E quem protagoniza a série são os descendentes da geração Young, Gifted and Black eternizada na poderosa voz de Nina Simone. A referida canção nasceu no calor dos movimentos pelos direitos civis nos Estados Unidos e louvava a política das ações afirmativas de acesso ao ensino superior. Conquista de raízes históricas e copa frondosa, espraiou sombra de alívio à luta pela educação de qualidade. E Dear White People se passa neste cenário: a presença negra no Olimpos Ivy League, berço da elite intelectual, política e atlética. Mas ao passo que reverencia as referências históricas, a série também alfineta a aposta negra na ascensão liberal. Crítica traduzida em diálogos primorosos, como na cena em que a personagem Joelle diz que vai comprar na Forever 21 a camisa da Shirley Chisholm, a primeira congressista negra eleita em 1968 pelo Partido Democrático. Existe na série uma personagem secundária, mas que também traduz bem as armadilhas da aposta no self made (wo)man. É Kelsey, estudante de Psicologia, que atormentada pelas futilidades que giram em torno do umbigo, não dá conta de ler os dilemas político-sociais ao seu redor. Ela acredita que racismo era coisa dos anos 50 ou do Buzzfeed. E o personagem do incansável militante Reggie Green arremata em tom de deboche ao questionar se o presidente Barack Obama não havia resolvido o racismo no país...

E no generoso desfile de negras referências históricas, vê se em tela uma ampla constelação ideológica retratada nas entidades que dão corpo ao movimento estudantil na fictícia Universidade de Winchester.
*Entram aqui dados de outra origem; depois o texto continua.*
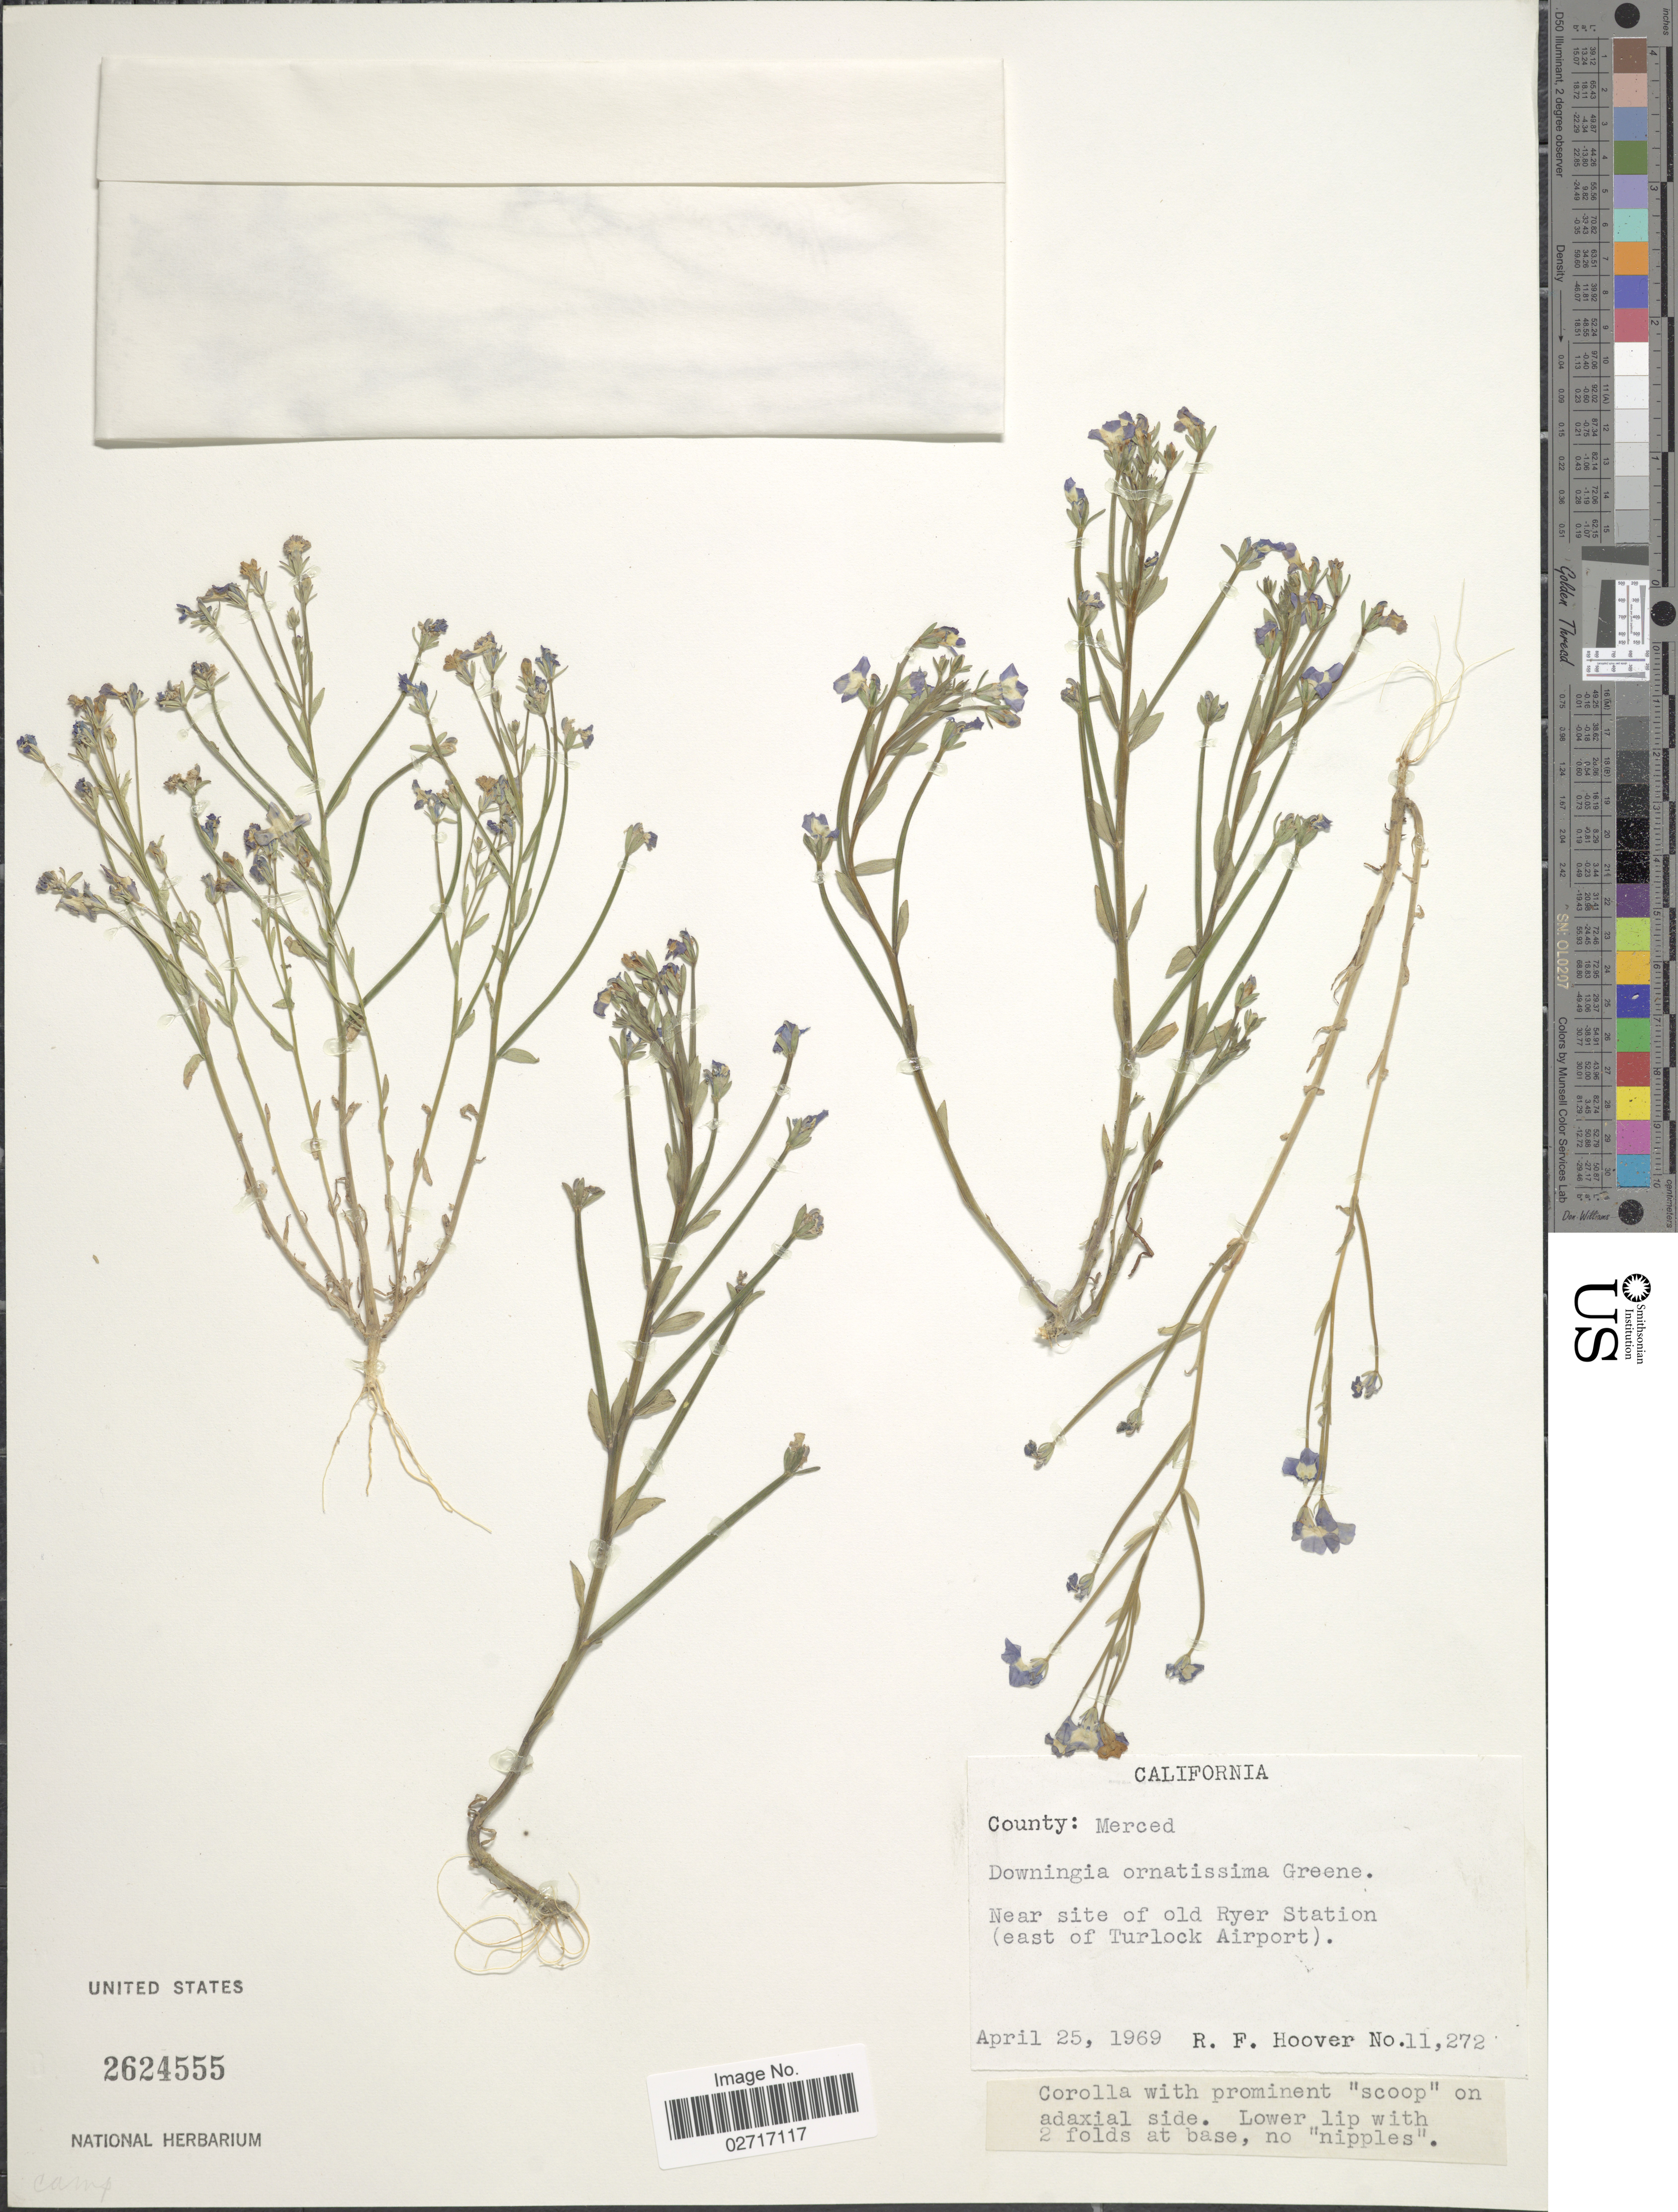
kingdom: Plantae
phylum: Tracheophyta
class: Magnoliopsida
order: Asterales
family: Campanulaceae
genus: Downingia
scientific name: Downingia ornatissima var. ornatissima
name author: Greene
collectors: R. F. Hoover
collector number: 11272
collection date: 1969-04-25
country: United States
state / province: California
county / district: Merced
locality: County: Merced. Near site of old Ryer Station (east of Turlock Airport)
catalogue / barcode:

Assim, na casa estudantil Armstrong-Parker os alunos negros orbitam em torno de alguns coletivos: UAN União dos Alunos Negros, presidido por Sam White e de coloração mais à esquerda; UAAA União dos Alunos Afro-Americanos, uma espécie de direita fútil composta por projetos de socialites pretas; FA Negro Fórum Americano Negro, composta por poetas medíocres que promovem hashtag, camisetas e festas; e COIR, Coalizão pela Igualdade Racial, grupo do Troy Fairbanks, filho do reitor negro, sendo o único grupo que tem assento no Conselho Estudantil Trimestral do Reitor.

A militância é apresentada como via obrigatória de travessia na vida acadêmica, mobilizando toda a comunidade negra discente. Ninguém fica de fora, já que as desigualdades encontradas no Olimpo convocam os distintos posicionamentos políticos da negritude. Mas mesmo uma questão séria como esta não escapa das espetadinhas de sarcasmo. Sobretudo no que concerne ao tempo perdido com divergências ideológicas até que se fertilize uma ação relevante. E como ninguém é de ferro, Difamação é a pauta que une todos os coletivos negros às quintas-feiras, sagradamente. Acomodados em torno da TV para assistir a paródia de Scandal, a luta contra a violência racista encontra a pausa para um suspiro traquino.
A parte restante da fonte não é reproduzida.